Ariana Dowse

Personal information
- Full name: Ariana Dowse
- Born: 8 February 2001 (age 25) Eastbourne, East Sussex, England
- Batting: Right-handed
- Role: Wicket-keeper

Domestic team information
- 2017: Sussex
- 2018–2022: Hampshire
- 2020–2022: Southern Vipers
- 2023–present: Berkshire
- 2023–2024: Sunrisers

Career statistics
| Competition | WLA | WT20 |
| Matches | 27 | 34 |
| Runs scored | 227 | 147 |
| Batting average | 11.94 | 8.64 |
| 100s/50s | 1/0 | 0/0 |
| Top score | 105 | 37 |
| Catches/stumpings | 11/7 | 14/12 |
- Source: CricketArchive, 19 October 2024

= Ariana Dowse =

English cricketer

Ariana Dowse (born 8 February 2001) is an English cricketer who currently plays for Berkshire. She plays as a wicket-keeper and right-handed batter. She previously played for Sussex, Hampshire and Sunrisers.

==Early life==
Dowse was born on 8 February 2001 in Eastbourne, East Sussex, and attended Bede's School and Solent University.

==Domestic career==
Dowse made her county debut in 2017, for Sussex against Nottinghamshire. She went on to play nine matches overall for the side that season. She moved to Hampshire ahead of the 2018 season, and won the Women's County Championship in her first season with the side. She went on to play for the side until the end of the 2022 season. She joined Berkshire in 2023, and scored a century on debut for the side in the Women's London Championship, 118 against Sussex.
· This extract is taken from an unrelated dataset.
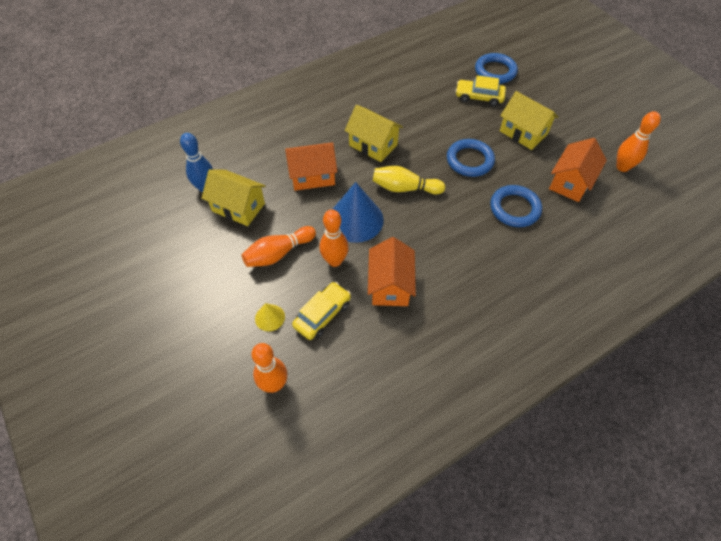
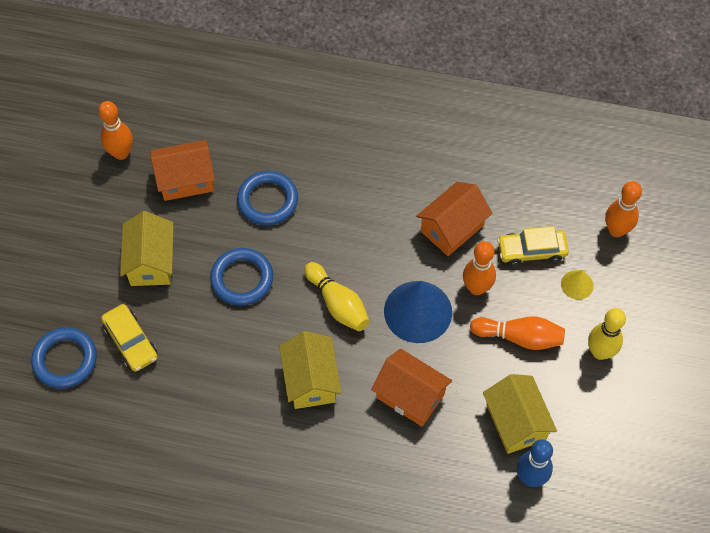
camera: 135 degrees left, 5 degrees up
(217, 285) = (600, 352): none -> yellow bowling pin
Dowse was included in the Southern Vipers squad between 2020 and 2022, but did not play a match for the side. In 2023, she began training with Sunrisers, and signed a contract with the side in September 2023. She made her debut for the side on 5 September 2023, against Western Storm in the Rachael Heyhoe Flint Trophy. In her third match for the side, she scored her maiden List A century, with 105 against The Blaze. In 2024, she played four matches for Sunrisers, all in the Rachael Heyhoe Flint Trophy.

Dowse played for Tornadoes during the April 2023 edition of the FairBreak Invitational T20, playing six matches and making four dismissals.